> WHAT NEEDS TO BE DONE:
The lines to repeat are those below from the one containing "320 image matrix. Female patient." down to the one containing "(x=86, y=118) px", both included; reproduce them exactly and nothing else.

> INPUT MATERIAL:
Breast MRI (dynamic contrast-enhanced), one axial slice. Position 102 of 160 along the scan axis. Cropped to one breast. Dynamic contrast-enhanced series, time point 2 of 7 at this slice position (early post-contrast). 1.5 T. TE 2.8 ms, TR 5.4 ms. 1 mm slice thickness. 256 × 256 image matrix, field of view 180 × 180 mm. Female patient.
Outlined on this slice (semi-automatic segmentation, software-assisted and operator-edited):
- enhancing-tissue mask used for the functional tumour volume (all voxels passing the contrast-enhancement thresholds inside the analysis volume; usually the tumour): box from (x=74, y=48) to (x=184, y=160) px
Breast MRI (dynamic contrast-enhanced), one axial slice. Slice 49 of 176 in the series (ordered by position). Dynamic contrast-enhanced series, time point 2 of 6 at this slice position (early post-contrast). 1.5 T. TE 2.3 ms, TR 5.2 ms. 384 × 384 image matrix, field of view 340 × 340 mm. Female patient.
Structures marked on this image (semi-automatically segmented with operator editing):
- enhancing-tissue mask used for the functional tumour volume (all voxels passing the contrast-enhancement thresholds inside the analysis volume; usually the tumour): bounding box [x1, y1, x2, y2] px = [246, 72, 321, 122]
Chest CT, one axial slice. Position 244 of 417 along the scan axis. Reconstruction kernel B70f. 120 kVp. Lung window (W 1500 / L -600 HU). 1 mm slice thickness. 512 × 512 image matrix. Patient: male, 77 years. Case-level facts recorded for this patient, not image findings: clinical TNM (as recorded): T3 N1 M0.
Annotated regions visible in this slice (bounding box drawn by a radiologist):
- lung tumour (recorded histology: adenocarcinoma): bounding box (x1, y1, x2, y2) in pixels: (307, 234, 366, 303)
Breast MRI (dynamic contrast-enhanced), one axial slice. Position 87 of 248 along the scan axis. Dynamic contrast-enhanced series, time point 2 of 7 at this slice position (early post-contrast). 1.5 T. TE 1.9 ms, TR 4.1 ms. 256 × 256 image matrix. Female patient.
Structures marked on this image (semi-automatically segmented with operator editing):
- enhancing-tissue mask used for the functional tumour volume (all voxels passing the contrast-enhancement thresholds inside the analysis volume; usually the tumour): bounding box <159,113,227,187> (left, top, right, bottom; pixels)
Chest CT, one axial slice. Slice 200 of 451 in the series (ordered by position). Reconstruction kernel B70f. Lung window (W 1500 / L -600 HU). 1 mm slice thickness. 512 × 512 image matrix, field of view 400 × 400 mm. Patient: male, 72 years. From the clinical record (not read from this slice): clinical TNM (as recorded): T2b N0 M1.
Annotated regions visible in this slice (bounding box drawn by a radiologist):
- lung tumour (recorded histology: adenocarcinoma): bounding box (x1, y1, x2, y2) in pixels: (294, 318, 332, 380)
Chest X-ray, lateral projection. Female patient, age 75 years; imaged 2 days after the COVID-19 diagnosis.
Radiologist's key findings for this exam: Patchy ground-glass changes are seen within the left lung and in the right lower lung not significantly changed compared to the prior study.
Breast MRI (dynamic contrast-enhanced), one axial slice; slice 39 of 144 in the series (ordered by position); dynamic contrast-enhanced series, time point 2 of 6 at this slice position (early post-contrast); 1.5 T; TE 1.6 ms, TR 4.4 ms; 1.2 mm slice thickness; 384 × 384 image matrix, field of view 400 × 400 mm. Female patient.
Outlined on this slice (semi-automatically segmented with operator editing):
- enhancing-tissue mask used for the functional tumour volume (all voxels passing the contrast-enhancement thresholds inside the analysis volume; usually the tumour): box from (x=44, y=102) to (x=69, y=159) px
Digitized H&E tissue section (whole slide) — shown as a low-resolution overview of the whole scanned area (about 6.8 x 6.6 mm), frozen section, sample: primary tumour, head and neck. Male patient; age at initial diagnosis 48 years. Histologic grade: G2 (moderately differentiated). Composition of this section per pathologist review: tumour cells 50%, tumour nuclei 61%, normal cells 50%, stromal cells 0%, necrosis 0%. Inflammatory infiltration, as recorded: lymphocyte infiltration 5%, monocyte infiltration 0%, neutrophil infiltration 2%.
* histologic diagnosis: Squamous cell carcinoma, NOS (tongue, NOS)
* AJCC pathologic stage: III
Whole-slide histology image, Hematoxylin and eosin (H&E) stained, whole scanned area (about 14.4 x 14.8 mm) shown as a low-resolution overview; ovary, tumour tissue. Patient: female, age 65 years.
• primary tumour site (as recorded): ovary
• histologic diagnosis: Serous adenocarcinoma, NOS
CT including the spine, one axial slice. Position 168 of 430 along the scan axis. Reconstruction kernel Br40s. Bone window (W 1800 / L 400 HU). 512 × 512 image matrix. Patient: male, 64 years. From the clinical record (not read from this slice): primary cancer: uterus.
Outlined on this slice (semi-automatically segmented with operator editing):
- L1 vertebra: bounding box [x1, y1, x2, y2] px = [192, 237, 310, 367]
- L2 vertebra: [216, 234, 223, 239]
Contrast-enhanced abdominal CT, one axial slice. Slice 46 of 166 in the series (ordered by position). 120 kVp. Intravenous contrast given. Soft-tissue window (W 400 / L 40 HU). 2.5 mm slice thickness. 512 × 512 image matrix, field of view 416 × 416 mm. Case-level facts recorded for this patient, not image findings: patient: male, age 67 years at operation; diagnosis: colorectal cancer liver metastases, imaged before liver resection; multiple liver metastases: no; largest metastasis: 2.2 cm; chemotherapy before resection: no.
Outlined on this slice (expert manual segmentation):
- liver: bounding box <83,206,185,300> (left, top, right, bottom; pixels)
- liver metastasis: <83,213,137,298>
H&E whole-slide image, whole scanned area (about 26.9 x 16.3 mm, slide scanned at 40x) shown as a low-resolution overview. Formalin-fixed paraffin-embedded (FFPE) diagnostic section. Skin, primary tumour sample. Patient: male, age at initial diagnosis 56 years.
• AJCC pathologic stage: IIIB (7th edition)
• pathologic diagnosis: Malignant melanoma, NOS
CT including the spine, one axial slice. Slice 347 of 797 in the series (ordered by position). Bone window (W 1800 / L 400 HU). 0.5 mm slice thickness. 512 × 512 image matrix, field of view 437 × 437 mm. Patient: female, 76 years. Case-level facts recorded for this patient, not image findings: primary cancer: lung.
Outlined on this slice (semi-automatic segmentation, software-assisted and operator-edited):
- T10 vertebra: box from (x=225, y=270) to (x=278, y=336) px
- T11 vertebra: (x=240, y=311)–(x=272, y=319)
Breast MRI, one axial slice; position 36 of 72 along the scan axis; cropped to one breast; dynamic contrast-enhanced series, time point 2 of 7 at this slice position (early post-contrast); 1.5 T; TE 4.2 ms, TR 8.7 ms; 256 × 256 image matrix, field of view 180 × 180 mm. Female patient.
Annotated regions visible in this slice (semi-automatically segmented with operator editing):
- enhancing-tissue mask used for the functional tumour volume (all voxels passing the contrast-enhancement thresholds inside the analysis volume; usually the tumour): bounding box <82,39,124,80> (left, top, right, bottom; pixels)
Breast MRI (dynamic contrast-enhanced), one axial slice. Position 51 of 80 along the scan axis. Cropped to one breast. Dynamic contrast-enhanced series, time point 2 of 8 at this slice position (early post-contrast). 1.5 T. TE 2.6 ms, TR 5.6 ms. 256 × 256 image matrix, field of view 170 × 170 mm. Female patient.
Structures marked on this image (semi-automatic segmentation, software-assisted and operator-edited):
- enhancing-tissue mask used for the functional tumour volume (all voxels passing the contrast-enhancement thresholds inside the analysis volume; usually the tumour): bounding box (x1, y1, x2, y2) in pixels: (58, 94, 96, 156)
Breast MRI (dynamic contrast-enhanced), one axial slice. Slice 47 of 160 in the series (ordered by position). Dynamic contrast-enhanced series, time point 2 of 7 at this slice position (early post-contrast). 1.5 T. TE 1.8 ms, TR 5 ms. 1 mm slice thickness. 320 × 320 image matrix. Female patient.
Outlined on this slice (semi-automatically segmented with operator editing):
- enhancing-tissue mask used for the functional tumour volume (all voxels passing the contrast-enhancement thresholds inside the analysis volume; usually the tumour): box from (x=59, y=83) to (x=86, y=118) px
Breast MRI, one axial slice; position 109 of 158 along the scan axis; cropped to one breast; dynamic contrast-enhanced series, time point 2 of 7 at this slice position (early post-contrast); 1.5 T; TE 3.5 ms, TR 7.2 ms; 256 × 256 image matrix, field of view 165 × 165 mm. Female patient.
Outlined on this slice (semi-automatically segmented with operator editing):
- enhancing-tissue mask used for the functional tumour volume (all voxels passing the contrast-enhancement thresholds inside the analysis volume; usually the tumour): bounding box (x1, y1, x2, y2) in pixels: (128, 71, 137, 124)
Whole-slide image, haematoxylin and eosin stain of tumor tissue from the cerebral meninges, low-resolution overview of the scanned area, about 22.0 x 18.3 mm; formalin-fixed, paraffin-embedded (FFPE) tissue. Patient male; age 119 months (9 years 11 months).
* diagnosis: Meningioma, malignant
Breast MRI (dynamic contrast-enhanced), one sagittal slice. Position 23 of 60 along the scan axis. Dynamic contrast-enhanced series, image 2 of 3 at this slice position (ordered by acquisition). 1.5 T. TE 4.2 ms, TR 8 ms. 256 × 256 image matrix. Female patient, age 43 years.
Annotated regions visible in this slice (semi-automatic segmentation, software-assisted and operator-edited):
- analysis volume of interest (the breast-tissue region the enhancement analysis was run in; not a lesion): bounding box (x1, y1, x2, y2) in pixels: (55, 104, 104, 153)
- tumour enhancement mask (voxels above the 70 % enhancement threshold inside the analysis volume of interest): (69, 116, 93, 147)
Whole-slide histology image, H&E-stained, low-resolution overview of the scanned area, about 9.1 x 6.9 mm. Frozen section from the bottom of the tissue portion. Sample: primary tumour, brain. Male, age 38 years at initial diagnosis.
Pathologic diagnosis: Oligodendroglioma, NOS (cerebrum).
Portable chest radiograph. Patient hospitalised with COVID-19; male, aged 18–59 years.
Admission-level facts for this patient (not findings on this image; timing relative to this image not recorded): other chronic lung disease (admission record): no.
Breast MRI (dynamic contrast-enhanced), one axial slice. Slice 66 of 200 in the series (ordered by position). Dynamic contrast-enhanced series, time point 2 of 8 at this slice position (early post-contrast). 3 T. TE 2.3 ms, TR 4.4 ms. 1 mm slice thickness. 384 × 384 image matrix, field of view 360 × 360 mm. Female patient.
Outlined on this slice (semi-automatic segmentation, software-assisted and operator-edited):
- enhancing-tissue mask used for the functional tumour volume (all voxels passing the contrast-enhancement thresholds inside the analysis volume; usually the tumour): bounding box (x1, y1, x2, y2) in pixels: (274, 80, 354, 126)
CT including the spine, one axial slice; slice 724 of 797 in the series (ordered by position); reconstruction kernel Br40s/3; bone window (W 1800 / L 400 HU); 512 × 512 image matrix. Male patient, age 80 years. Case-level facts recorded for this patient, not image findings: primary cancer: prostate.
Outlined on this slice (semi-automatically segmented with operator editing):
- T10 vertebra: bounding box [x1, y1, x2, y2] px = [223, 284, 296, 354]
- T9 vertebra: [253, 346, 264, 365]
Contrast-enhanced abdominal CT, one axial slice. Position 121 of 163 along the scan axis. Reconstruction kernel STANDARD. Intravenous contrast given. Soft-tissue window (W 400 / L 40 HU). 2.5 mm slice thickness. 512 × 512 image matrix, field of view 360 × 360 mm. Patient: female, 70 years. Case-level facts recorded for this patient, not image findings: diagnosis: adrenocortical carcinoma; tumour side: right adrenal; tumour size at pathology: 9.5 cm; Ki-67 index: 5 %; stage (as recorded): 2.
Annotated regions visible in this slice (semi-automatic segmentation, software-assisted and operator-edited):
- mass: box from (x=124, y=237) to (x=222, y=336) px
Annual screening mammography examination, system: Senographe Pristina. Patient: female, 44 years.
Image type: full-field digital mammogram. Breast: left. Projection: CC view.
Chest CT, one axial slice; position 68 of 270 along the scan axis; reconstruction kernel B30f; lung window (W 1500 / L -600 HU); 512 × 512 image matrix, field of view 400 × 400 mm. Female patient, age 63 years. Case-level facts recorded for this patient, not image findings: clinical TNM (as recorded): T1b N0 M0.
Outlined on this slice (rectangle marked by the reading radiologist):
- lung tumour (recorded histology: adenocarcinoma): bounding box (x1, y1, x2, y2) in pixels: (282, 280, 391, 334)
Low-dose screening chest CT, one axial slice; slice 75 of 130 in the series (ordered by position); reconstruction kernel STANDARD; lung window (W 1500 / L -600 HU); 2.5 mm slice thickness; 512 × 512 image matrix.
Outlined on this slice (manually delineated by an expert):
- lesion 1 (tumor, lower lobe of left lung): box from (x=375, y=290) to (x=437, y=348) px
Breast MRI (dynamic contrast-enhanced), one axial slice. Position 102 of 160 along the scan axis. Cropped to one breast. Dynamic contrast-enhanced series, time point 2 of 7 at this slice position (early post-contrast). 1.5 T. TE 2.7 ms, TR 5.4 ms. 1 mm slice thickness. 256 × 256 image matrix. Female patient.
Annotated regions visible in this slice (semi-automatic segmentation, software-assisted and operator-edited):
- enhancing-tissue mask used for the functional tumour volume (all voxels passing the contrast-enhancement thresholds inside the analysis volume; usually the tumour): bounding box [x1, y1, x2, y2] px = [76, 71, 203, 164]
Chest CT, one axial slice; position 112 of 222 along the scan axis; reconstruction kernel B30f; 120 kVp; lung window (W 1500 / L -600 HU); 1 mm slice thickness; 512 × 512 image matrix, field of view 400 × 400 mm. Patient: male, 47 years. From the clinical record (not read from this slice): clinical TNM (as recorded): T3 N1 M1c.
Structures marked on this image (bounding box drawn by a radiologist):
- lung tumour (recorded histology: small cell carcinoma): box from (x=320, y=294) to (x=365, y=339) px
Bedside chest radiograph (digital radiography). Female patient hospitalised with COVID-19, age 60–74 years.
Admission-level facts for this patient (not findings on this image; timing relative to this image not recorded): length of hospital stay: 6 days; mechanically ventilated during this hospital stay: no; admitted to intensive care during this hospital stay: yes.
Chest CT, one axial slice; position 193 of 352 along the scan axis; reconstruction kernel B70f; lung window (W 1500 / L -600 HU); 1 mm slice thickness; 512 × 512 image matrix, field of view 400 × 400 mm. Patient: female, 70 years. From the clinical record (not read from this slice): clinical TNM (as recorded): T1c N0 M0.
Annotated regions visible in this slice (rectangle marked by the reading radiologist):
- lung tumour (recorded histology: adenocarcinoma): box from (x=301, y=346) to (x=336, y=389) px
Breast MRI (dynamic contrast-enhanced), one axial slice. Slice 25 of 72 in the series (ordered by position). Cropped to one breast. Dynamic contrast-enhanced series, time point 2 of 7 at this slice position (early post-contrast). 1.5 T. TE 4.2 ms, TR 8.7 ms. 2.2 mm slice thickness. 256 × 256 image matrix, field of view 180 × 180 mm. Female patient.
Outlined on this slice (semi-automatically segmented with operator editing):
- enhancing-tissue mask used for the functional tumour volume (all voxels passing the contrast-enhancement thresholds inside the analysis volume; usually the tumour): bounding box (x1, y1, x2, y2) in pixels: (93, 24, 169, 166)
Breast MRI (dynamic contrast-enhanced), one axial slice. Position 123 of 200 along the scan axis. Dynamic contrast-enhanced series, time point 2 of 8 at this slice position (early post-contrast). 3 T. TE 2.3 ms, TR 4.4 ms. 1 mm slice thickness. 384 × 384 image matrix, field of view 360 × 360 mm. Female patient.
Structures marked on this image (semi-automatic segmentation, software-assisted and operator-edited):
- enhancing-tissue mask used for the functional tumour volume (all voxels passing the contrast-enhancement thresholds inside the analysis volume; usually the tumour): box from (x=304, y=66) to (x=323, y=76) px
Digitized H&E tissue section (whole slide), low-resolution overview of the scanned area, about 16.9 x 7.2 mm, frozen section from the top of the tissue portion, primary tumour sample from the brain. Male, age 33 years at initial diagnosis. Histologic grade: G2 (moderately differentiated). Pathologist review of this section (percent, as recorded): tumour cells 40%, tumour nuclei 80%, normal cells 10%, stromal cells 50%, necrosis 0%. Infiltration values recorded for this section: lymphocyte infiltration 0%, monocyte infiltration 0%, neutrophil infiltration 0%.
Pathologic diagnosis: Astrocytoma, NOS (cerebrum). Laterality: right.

> YOUR SOLUTION:
Breast MRI (dynamic contrast-enhanced), one axial slice. Slice 47 of 160 in the series (ordered by position). Dynamic contrast-enhanced series, time point 2 of 7 at this slice position (early post-contrast). 1.5 T. TE 1.8 ms, TR 5 ms. 1 mm slice thickness. 320 × 320 image matrix. Female patient.
Outlined on this slice (semi-automatically segmented with operator editing):
- enhancing-tissue mask used for the functional tumour volume (all voxels passing the contrast-enhancement thresholds inside the analysis volume; usually the tumour): box from (x=59, y=83) to (x=86, y=118) px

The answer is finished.